▶ Work required
Reproduce the lines below, from the line containing "right ankle: (198, 318, 2)" through the line containing "right knee: (334, 247, -25)", both included, keeping every other line unchanged. Scale each keypoint's x, y, and depth values by 1.45 and round to whole numbers, with halves rounded up.

▶ Records for the exercise
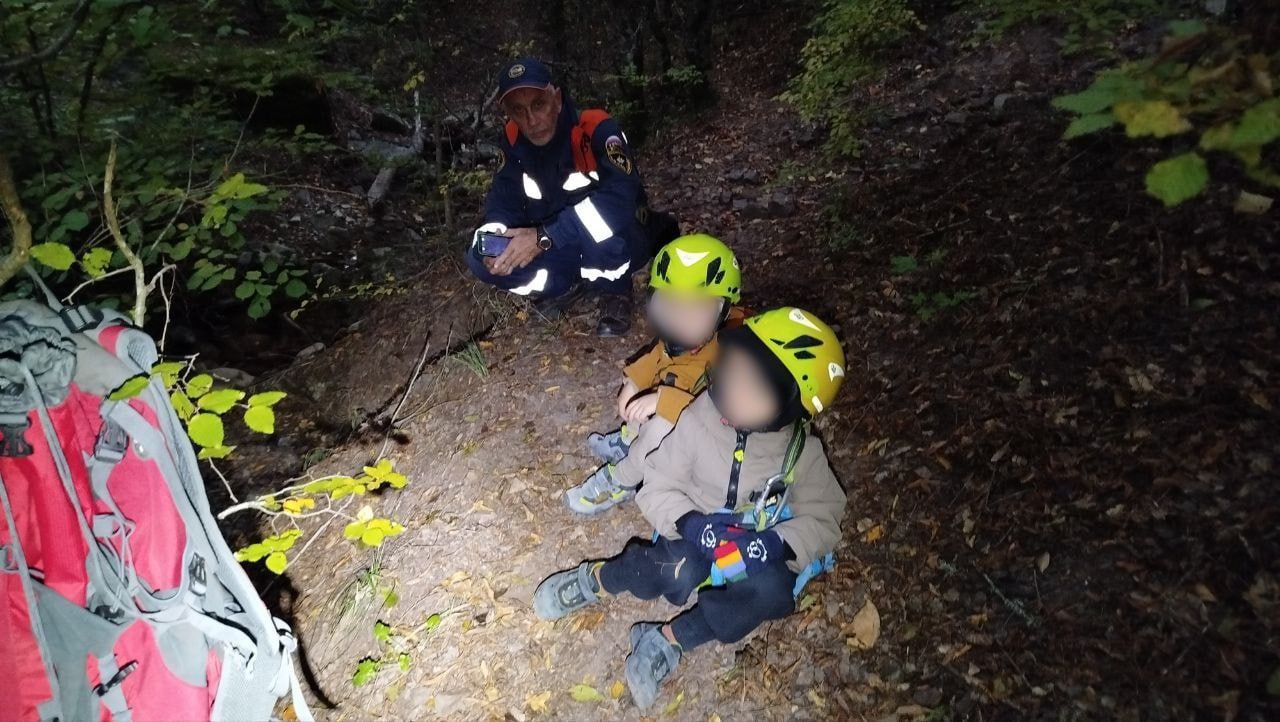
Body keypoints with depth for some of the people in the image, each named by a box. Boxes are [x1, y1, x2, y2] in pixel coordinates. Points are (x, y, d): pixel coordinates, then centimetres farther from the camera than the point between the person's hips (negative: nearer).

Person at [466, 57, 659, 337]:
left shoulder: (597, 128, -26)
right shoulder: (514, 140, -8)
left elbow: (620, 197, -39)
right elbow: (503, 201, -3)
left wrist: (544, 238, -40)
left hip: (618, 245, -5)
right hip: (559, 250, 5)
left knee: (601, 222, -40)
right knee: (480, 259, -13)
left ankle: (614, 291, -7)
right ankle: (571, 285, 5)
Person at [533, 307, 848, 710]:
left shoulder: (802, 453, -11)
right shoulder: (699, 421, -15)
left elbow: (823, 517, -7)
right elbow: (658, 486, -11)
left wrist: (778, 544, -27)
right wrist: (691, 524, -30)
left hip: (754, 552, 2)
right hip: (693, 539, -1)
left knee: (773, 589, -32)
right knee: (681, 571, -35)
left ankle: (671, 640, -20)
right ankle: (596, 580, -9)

* * *

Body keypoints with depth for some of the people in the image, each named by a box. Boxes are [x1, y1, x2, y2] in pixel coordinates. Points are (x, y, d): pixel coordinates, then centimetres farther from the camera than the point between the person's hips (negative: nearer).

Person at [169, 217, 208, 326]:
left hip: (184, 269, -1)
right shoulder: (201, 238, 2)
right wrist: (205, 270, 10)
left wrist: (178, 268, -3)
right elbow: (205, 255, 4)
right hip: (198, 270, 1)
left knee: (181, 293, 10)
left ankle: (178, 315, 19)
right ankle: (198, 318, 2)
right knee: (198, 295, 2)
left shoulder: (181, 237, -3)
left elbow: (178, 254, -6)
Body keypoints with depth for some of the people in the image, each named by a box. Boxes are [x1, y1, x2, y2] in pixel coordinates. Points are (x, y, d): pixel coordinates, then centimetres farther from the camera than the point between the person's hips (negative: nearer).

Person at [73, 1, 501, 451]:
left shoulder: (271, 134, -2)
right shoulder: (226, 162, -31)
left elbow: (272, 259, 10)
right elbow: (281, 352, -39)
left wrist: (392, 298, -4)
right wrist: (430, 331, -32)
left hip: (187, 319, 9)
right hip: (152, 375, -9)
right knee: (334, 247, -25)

▶ Response for this exercise
right ankle: (287, 461, 3)
right knee: (287, 428, 3)
left shoulder: (262, 344, -4)
left elbow: (258, 368, -9)
Body keypoints with depth for some of the people in the image, each named by a box. Boxes are [x1, y1, x2, y2] in pixel coordinates. Points are (x, y, d): pixel coordinates, then centimetres farther from the camera than the point between the person's hips (negative: nearer).

Person at [73, 1, 501, 451]:
left shoulder: (393, 194, -3)
right shoulder: (328, 235, -45)
left elbow: (394, 376, 15)
right elbow: (407, 510, -57)
left wrist: (568, 432, -6)
right wrist: (624, 480, -46)
left hip: (271, 463, 13)
right hip: (220, 544, -13)
right knee: (484, 358, -36)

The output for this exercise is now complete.